• Work instructions
Turn everything from the start of the records below down to the line containing "പെൺകുട്ടികളുമായി", that line included, into a Markdown table with the columns Row and Line. Leave out blank lines.

▬▬▬▬▬▬

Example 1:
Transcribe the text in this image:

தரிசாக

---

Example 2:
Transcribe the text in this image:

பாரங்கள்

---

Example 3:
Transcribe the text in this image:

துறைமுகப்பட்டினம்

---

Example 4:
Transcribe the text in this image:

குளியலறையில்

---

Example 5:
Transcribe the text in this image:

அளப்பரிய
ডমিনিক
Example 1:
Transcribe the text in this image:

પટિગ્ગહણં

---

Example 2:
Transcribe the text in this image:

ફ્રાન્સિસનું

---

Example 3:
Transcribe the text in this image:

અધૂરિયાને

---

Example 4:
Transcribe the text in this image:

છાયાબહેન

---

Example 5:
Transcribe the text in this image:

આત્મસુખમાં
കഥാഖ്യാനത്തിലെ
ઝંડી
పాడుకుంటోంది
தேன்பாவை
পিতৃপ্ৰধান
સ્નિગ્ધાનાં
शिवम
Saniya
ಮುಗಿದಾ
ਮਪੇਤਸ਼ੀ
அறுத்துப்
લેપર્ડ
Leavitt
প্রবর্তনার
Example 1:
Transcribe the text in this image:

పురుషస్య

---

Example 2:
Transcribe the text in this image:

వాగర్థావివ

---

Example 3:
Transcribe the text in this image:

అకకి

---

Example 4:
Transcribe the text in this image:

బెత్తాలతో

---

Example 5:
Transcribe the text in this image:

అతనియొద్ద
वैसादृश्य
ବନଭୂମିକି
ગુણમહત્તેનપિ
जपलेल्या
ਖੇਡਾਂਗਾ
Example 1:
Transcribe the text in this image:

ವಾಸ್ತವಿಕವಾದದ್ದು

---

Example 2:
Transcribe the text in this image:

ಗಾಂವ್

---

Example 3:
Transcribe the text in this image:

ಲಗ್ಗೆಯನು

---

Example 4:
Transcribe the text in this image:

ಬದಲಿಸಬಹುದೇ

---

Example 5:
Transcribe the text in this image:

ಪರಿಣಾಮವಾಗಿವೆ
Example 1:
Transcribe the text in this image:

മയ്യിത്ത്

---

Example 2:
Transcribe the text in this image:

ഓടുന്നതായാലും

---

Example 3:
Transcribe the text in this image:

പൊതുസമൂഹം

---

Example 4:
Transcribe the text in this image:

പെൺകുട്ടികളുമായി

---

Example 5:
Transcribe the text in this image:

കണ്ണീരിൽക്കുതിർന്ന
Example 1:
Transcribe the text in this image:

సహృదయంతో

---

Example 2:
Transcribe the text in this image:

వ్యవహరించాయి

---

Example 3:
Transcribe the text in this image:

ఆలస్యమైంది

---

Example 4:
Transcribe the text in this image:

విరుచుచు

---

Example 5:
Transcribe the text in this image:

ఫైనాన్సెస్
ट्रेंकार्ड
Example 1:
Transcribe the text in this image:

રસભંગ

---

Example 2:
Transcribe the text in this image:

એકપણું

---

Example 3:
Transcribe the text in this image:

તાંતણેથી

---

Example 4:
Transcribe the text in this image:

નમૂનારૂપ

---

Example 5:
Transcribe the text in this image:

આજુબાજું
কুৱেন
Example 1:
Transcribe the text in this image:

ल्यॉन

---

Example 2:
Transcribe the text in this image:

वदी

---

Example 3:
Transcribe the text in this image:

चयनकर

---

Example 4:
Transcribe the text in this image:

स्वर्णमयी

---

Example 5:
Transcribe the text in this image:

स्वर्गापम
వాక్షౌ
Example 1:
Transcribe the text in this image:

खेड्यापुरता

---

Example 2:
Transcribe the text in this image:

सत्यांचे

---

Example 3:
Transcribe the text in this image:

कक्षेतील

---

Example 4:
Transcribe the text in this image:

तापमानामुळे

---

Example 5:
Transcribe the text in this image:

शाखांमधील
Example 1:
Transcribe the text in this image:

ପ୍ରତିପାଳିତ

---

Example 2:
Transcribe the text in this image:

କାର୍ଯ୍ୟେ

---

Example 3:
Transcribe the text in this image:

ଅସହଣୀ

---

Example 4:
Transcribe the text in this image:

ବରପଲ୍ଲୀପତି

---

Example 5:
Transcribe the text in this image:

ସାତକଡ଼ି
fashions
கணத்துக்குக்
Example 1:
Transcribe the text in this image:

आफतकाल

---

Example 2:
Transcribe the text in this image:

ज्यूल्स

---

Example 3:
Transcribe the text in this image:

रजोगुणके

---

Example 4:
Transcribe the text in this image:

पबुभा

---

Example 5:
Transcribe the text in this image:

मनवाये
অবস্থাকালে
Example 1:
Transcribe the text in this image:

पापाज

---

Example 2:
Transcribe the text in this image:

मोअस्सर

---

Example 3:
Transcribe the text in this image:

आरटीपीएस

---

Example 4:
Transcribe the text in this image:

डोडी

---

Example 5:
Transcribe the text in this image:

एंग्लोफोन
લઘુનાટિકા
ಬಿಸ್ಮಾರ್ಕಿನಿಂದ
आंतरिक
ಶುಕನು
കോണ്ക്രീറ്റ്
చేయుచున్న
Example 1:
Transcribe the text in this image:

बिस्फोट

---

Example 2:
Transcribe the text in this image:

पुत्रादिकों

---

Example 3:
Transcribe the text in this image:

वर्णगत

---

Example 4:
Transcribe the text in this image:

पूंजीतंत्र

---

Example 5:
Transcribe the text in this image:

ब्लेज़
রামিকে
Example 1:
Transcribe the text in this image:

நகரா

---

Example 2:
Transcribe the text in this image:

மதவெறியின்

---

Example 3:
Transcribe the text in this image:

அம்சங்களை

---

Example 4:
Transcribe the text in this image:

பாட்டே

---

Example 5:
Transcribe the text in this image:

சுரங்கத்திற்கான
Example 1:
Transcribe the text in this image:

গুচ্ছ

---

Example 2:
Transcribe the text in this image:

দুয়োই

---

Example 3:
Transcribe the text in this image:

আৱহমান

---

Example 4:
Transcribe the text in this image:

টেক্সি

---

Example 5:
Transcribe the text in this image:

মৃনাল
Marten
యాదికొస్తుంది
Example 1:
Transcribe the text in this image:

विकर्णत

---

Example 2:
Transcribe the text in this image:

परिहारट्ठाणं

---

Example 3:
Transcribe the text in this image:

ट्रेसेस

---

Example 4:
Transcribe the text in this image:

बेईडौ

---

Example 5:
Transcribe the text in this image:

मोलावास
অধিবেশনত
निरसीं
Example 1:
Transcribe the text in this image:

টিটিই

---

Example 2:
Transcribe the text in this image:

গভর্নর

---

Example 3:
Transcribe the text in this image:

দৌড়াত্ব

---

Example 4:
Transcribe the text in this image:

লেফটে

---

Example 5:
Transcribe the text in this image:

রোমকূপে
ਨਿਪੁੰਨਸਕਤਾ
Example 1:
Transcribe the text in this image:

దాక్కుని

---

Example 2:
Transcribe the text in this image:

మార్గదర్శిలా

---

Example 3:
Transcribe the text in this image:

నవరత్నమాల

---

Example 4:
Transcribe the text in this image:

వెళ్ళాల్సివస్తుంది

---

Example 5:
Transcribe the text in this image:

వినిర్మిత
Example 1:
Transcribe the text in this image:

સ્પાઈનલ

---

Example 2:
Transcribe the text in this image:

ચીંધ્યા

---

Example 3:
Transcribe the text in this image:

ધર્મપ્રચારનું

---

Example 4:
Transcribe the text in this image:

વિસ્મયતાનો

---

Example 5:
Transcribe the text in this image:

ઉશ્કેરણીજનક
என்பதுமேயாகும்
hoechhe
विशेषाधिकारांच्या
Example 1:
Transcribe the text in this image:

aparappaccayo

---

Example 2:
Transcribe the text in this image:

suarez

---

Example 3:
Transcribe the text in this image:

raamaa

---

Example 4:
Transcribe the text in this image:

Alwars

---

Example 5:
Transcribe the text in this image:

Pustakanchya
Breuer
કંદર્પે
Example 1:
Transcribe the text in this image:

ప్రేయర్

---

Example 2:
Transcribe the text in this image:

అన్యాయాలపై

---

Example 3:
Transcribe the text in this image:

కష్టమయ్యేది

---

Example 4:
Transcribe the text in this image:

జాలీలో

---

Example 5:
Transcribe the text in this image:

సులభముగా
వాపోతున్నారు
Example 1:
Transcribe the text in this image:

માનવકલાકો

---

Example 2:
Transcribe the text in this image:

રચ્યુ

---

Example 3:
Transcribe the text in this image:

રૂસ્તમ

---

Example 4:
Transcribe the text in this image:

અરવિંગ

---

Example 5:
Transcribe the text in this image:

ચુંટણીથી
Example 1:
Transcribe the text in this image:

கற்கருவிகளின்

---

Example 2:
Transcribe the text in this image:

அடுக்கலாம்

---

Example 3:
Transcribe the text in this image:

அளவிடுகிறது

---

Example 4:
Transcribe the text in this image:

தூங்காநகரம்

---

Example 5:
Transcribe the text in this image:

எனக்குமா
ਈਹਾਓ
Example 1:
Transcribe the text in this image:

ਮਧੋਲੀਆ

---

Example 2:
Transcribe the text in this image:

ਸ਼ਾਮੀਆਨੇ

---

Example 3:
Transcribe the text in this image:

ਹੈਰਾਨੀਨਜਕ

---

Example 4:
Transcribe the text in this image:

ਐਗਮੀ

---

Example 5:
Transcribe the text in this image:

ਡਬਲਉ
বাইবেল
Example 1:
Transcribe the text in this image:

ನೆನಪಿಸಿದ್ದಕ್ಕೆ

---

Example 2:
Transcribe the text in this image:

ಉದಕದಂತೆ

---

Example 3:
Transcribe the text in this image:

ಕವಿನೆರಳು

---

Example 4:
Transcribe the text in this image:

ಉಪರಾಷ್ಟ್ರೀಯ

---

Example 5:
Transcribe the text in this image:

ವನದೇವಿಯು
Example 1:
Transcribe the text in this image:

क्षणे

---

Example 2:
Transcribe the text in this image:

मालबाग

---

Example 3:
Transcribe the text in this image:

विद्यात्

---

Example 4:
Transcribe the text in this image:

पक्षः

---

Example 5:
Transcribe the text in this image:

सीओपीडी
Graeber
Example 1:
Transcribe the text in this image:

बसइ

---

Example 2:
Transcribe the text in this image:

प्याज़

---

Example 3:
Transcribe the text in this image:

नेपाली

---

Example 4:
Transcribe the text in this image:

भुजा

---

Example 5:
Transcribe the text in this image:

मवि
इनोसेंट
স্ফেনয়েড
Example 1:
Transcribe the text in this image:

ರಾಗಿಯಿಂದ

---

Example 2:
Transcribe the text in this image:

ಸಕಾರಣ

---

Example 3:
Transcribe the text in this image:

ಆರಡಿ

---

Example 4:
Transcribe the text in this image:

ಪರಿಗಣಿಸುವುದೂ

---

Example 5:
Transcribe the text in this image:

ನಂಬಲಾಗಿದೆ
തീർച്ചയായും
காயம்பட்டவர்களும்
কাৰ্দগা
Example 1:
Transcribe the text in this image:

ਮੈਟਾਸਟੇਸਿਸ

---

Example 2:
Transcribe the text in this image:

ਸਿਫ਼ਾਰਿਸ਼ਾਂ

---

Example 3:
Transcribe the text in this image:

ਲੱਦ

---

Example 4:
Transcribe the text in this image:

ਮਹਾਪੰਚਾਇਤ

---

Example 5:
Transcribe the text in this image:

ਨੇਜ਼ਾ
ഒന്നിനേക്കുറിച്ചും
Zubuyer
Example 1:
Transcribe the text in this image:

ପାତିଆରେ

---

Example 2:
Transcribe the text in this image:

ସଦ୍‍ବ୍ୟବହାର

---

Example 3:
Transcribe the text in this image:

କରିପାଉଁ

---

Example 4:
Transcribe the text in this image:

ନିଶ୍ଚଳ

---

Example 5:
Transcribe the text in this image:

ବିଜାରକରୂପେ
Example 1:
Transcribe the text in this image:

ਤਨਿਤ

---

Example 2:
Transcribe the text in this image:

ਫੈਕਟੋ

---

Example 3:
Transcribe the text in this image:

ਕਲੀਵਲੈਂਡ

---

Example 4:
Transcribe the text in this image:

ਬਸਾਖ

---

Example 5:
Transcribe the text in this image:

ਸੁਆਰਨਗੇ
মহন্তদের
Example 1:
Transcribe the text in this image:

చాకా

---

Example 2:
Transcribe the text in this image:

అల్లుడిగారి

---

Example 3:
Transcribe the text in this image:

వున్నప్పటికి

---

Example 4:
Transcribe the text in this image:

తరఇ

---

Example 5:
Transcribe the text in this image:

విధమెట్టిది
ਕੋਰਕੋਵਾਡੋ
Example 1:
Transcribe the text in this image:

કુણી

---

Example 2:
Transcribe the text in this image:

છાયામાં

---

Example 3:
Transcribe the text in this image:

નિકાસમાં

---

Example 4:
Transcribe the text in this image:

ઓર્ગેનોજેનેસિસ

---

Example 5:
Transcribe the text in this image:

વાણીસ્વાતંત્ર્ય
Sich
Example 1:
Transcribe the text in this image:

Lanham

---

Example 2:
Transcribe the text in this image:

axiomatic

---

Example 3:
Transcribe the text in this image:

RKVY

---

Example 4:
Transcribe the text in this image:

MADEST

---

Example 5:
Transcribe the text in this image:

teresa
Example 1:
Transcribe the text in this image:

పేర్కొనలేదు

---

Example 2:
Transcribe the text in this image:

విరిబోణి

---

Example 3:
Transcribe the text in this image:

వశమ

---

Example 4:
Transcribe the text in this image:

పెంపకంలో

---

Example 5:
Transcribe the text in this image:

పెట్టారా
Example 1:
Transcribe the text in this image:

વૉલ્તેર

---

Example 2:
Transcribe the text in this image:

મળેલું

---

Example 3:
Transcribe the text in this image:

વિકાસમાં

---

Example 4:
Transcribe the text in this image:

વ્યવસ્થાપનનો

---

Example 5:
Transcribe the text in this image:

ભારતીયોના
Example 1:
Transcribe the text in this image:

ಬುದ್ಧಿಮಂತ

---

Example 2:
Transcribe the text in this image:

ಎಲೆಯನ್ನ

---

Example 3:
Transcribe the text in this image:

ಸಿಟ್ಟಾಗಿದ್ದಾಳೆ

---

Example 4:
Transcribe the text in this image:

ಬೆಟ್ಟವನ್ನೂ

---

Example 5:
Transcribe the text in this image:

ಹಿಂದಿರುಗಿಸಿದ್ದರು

▬▬▬▬▬▬

• Answer for this exercise
| Row | Line |
|---|---|
| 1 | Example 1: |
| 2 | Transcribe the text in this image: |
| 3 | தரிசாக |
| 4 | --- |
| 5 | Example 2: |
| 6 | Transcribe the text in this image: |
| 7 | பாரங்கள் |
| 8 | --- |
| 9 | Example 3: |
| 10 | Transcribe the text in this image: |
| 11 | துறைமுகப்பட்டினம் |
| 12 | --- |
| 13 | Example 4: |
| 14 | Transcribe the text in this image: |
| 15 | குளியலறையில் |
| 16 | --- |
| 17 | Example 5: |
| 18 | Transcribe the text in this image: |
| 19 | அளப்பரிய |
| 20 | ডমিনিক |
| 21 | Example 1: |
| 22 | Transcribe the text in this image: |
| 23 | પટિગ્ગહણં |
| 24 | --- |
| 25 | Example 2: |
| 26 | Transcribe the text in this image: |
| 27 | ફ્રાન્સિસનું |
| 28 | --- |
| 29 | Example 3: |
| 30 | Transcribe the text in this image: |
| 31 | અધૂરિયાને |
| 32 | --- |
| 33 | Example 4: |
| 34 | Transcribe the text in this image: |
| 35 | છાયાબહેન |
| 36 | --- |
| 37 | Example 5: |
| 38 | Transcribe the text in this image: |
| 39 | આત્મસુખમાં |
| 40 | കഥാഖ്യാനത്തിലെ |
| 41 | ઝંડી |
| 42 | పాడుకుంటోంది |
| 43 | தேன்பாவை |
| 44 | পিতৃপ্ৰধান |
| 45 | સ્નિગ્ધાનાં |
| 46 | शिवम |
| 47 | Saniya |
| 48 | ಮುಗಿದಾ |
| 49 | ਮਪੇਤਸ਼ੀ |
| 50 | அறுத்துப் |
| 51 | લેપર્ડ |
| 52 | Leavitt |
| 53 | প্রবর্তনার |
| 54 | Example 1: |
| 55 | Transcribe the text in this image: |
| 56 | పురుషస్య |
| 57 | --- |
| 58 | Example 2: |
| 59 | Transcribe the text in this image: |
| 60 | వాగర్థావివ |
| 61 | --- |
| 62 | Example 3: |
| 63 | Transcribe the text in this image: |
| 64 | అకకి |
| 65 | --- |
| 66 | Example 4: |
| 67 | Transcribe the text in this image: |
| 68 | బెత్తాలతో |
| 69 | --- |
| 70 | Example 5: |
| 71 | Transcribe the text in this image: |
| 72 | అతనియొద్ద |
| 73 | वैसादृश्य |
| 74 | ବନଭୂମିକି |
| 75 | ગુણમહત્તેનપિ |
| 76 | जपलेल्या |
| 77 | ਖੇਡਾਂਗਾ |
| 78 | Example 1: |
| 79 | Transcribe the text in this image: |
| 80 | ವಾಸ್ತವಿಕವಾದದ್ದು |
| 81 | --- |
| 82 | Example 2: |
| 83 | Transcribe the text in this image: |
| 84 | ಗಾಂವ್ |
| 85 | --- |
| 86 | Example 3: |
| 87 | Transcribe the text in this image: |
| 88 | ಲಗ್ಗೆಯನು |
| 89 | --- |
| 90 | Example 4: |
| 91 | Transcribe the text in this image: |
| 92 | ಬದಲಿಸಬಹುದೇ |
| 93 | --- |
| 94 | Example 5: |
| 95 | Transcribe the text in this image: |
| 96 | ಪರಿಣಾಮವಾಗಿವೆ |
| 97 | Example 1: |
| 98 | Transcribe the text in this image: |
| 99 | മയ്യിത്ത് |
| 100 | --- |
| 101 | Example 2: |
| 102 | Transcribe the text in this image: |
| 103 | ഓടുന്നതായാലും |
| 104 | --- |
| 105 | Example 3: |
| 106 | Transcribe the text in this image: |
| 107 | പൊതുസമൂഹം |
| 108 | --- |
| 109 | Example 4: |
| 110 | Transcribe the text in this image: |
| 111 | പെൺകുട്ടികളുമായി |